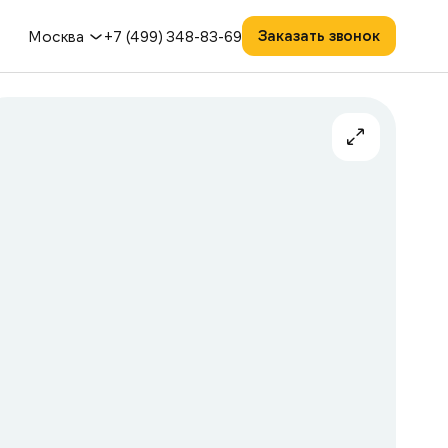
Заказать звонок
Москва
+7 (499) 348-83-69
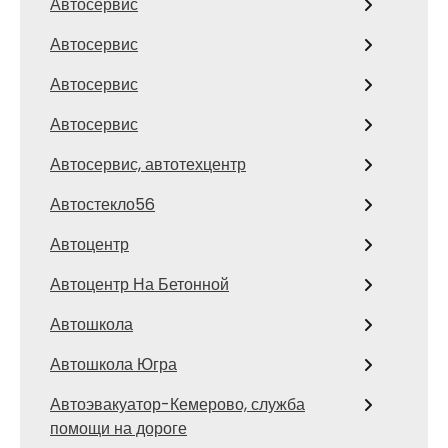
Автосервис
Автосервис
Автосервис
Автосервис
Автосервис, автотехцентр
Автостекло56
Автоцентр
Автоцентр На Бетонной
Автошкола
Автошкола Югра
Автоэвакуатор-Кемерово, служба
помощи на дороге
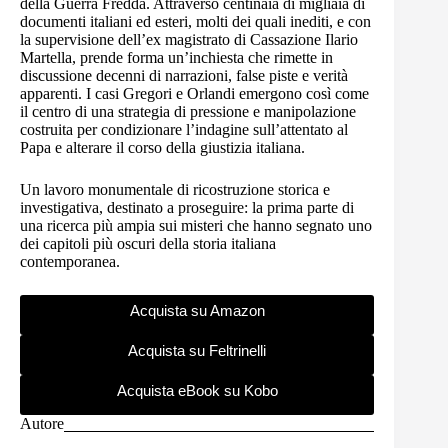
della Guerra Fredda. Attraverso centinaia di migliaia di
documenti italiani ed esteri, molti dei quali inediti, e con
la supervisione dell’ex magistrato di Cassazione Ilario
Martella, prende forma un’inchiesta che rimette in
discussione decenni di narrazioni, false piste e verità
apparenti. I casi Gregori e Orlandi emergono così come
il centro di una strategia di pressione e manipolazione
costruita per condizionare l’indagine sull’attentato al
Papa e alterare il corso della giustizia italiana.
Un lavoro monumentale di ricostruzione storica e
investigativa, destinato a proseguire: la prima parte di
una ricerca più ampia sui misteri che hanno segnato uno
dei capitoli più oscuri della storia italiana
contemporanea.
Acquista su Amazon
Acquista su Feltrinelli
Acquista eBook su Kobo
Autore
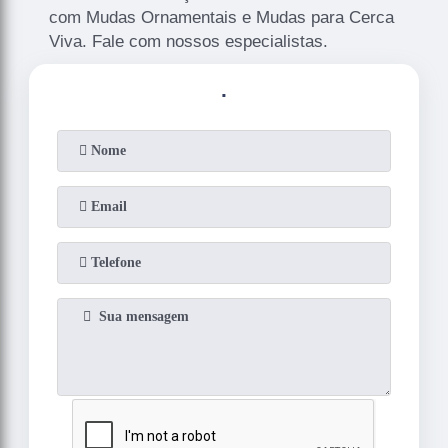
com Mudas Ornamentais e Mudas para Cerca
Viva. Fale com nossos especialistas.
.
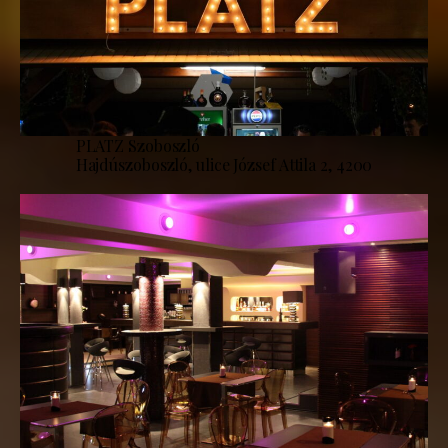
PLATZ Szoboszló
Hajdúszoboszló, ulice József Attila 2, 4200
━━━━━━━━━━━━━━━━━━━━━━━━━━━━━━
TASK DETAILS> Word for word, repeat the lines from the one holding "PLATZ Szoboszló" through the last line of the entries, both included.

REPLY TO THE EXERCISE>
PLATZ Szoboszló
Hajdúszoboszló, ulice József Attila 2, 4200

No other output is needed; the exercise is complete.